Santa Bárbara d’Oeste, 22/06/2019
Em abril do ano de 2018 fora acrescidos novos dispositivos legais à Lei de introdução ÀS Normas do Direito Brasileiro (Decreto-lei 4.657/42), anteriormente denominada Lei de Introdução ao Código Civil que, tem, por finalidade precípua de disciplinar a aplicação das normas jurídicas brasileiras, do que, é considerada uma norma “intra legis”, já que contém um conjunto de preceitos que regulam a vigência, validade, a eficácia, a aplicação, interpretação, revogação e ainda, releva alguns princípios constitucionais necessários a harmonização do sistema jurídico, tais como ato jurídico perfeito e acabado, coisa julgada e direito adquirido.
Assim, na condição de norma “intra legis”, traz em si o princípio da irretroatividade da norma legal, salvo para beneficiar o infrator, e, define ainda, as condições para ocorrência da ultratividade e efeito repristinatório.

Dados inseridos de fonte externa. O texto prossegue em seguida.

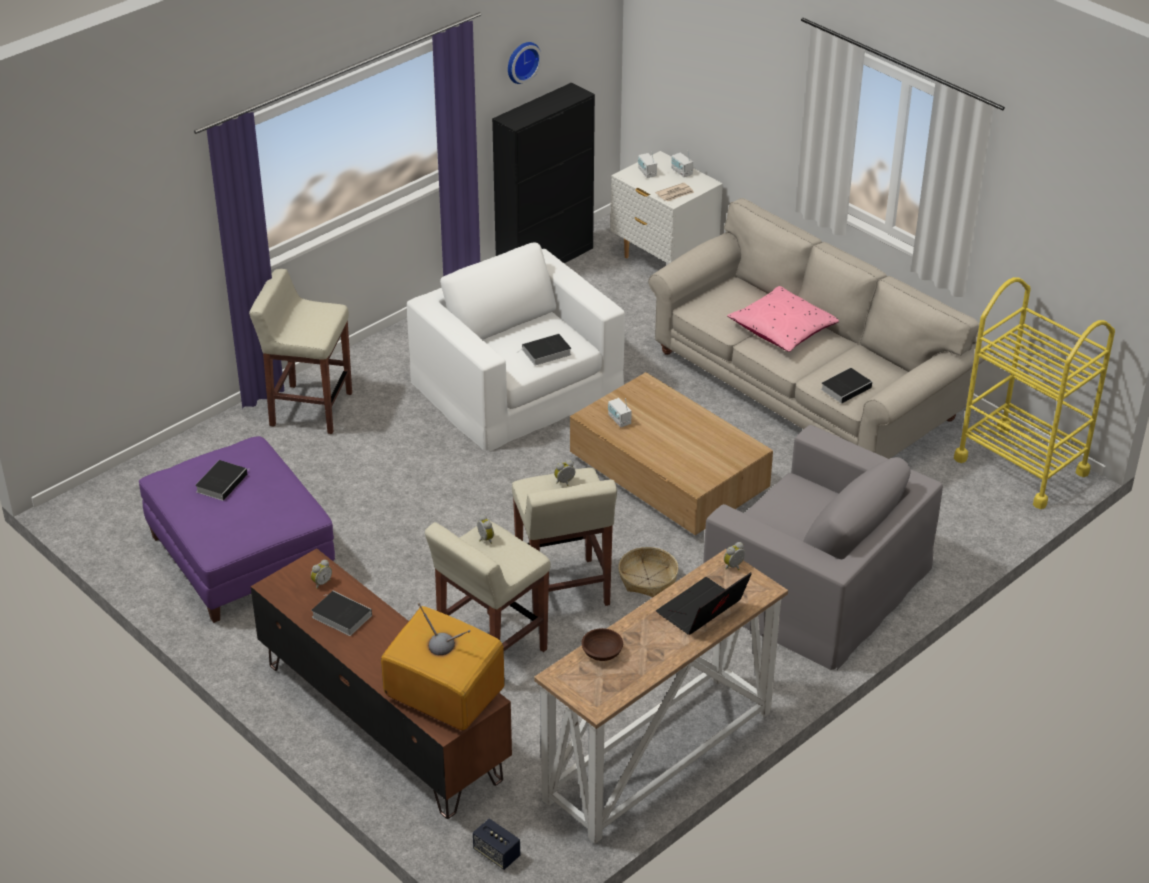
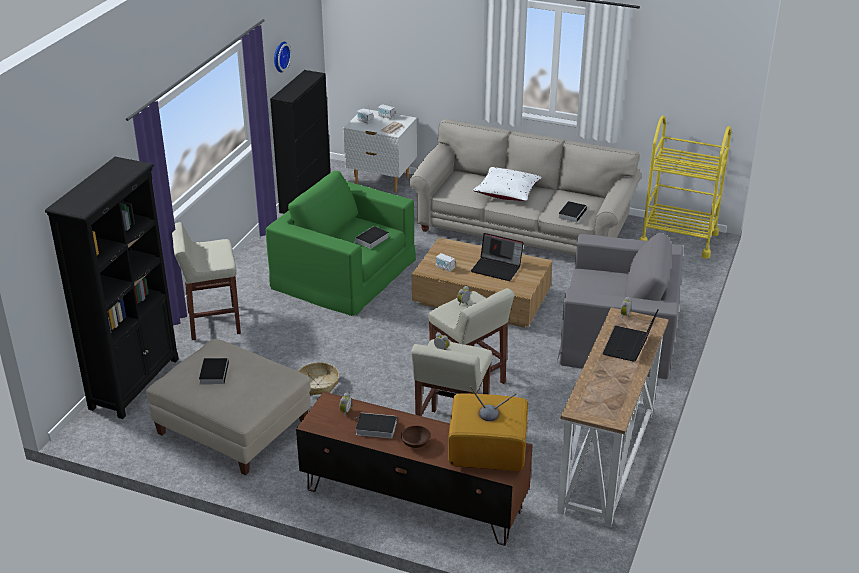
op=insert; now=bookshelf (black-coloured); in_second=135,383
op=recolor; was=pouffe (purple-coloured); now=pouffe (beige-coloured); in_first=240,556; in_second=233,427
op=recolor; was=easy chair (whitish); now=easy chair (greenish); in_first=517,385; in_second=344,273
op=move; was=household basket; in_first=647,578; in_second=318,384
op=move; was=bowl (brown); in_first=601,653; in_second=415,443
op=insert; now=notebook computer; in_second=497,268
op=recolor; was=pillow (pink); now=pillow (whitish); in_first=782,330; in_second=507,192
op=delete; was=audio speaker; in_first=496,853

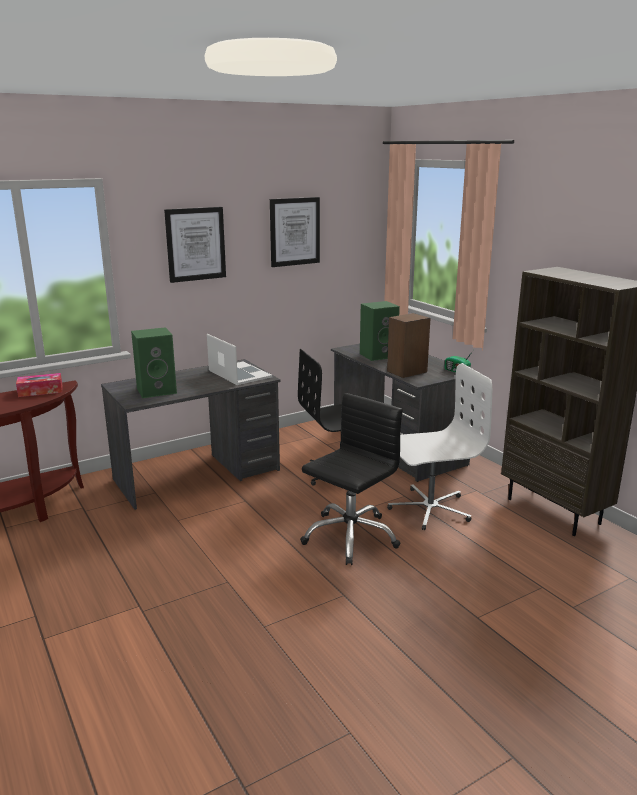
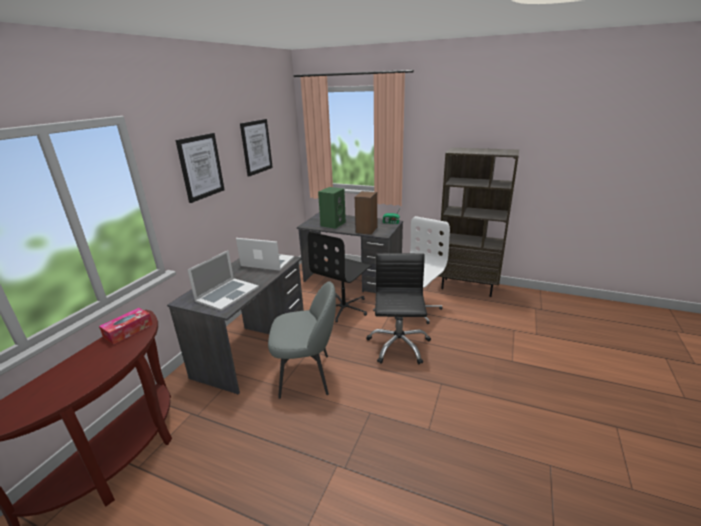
op=replace; was=audio speaker (greenish); now=notebook computer; in_first=157,390; in_second=227,294
op=insert; now=chair (greyish); in_second=307,375

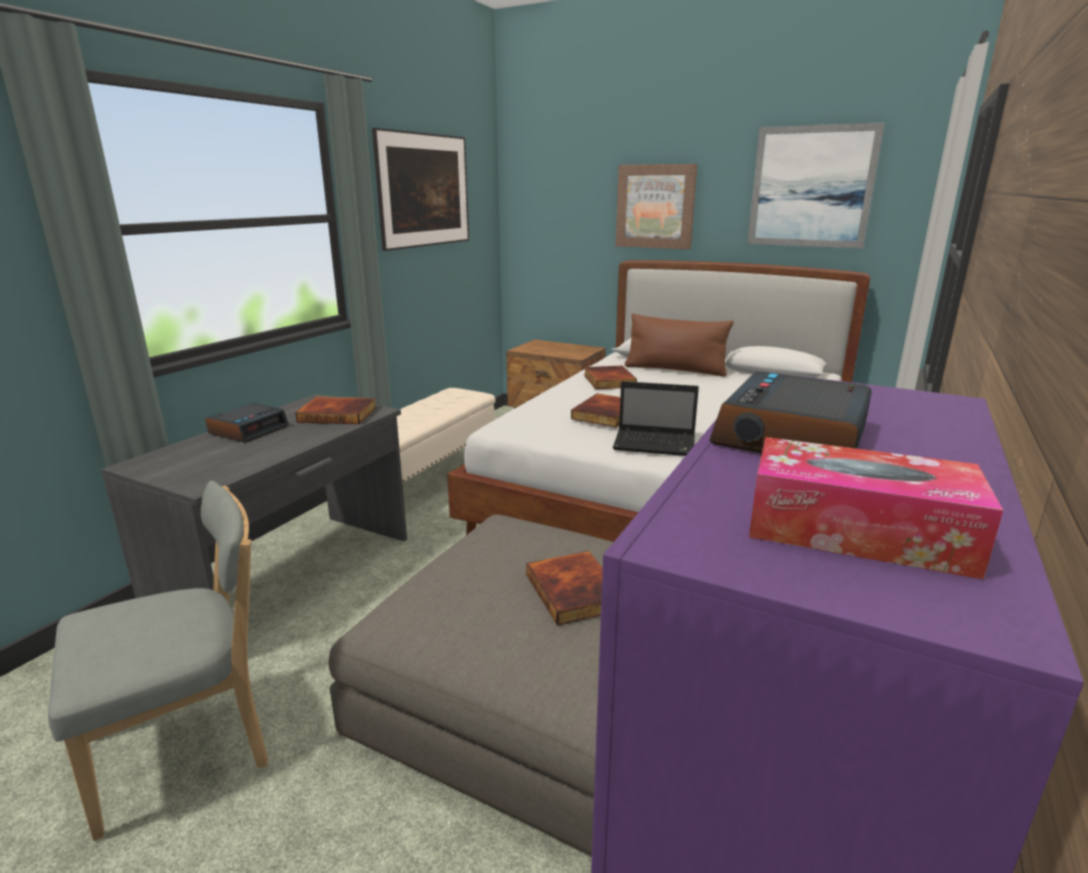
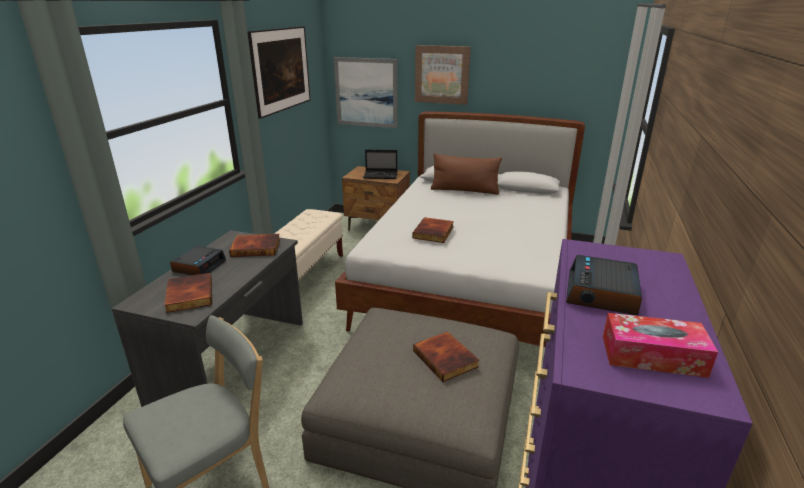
op=move; was=volume; in_first=608,381; in_second=188,295
op=move; was=wall picture; in_first=811,187; in_second=366,92
op=move; was=notebook computer; in_first=656,444; in_second=381,175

Os dispositivos inseridos na LINDB o foram pela Lei nº 13.655, de 2018, de autoria do Senador Antonio Anastasia.
Segundo o parecer da Relatora Senadora Simone Tebet, o advento dos novos dispositivos legais à LINDB teve por fim “…A proposição, ao incluir na LINDB os arts. 20 a 29, visa a melhorar a qualidade da atividade decisória exercida nos diversos níveis (federal, estados e municípios), dos Poderes (Executivo, Legislativo e Judiciário) e dos órgãos autônomos de controle (Tribunais de Contas e Ministério Público) e garantir, com isso, a eficiência e segurança jurídica na criação, interpretação e aplicação das normas de Direito Público”.
A normatização em comento exsurge de estudos e no anteprojeto elaborados pelos professores Carlos Ari Sundfeld e Floriano de Azevedo Marques Neto.
As noveis disposições consagraram princípios que devem ser observados pelas autoridades administrativas e judiciais “…nas decisões baseadas em indeterminadas (arts. 20 e 21); confere aos particulares o direito à transição adequada quando da criação de novas situações jurídicas passivas (art. 22); estabelece o regime jurídico para negociação entre autoridades públicas e particulares (art. 23); cria a ação civil pública declaratória de validade, com efeito erga omnes, de atos, contratos, ajustes, processos e normas administrativas (art. 24); impede a invalidação de atos em geral por mudança de orientação (art. 25); disciplina os efeitos da invalidação de atos em geral, para torná-los mais justos (art. 26); impede a responsabilização injusta de autoridade em caso de revisão de suas decisões (art. 27); impõe a consulta pública obrigatória para a edição de regulamentos administrativos gerais (art. 28); e determina a compensação, dentro dos processos, de benefícios ou prejuízos injustos gerados para os envolvidos (art. 29)…”, conforme assim o definem os próprios professores.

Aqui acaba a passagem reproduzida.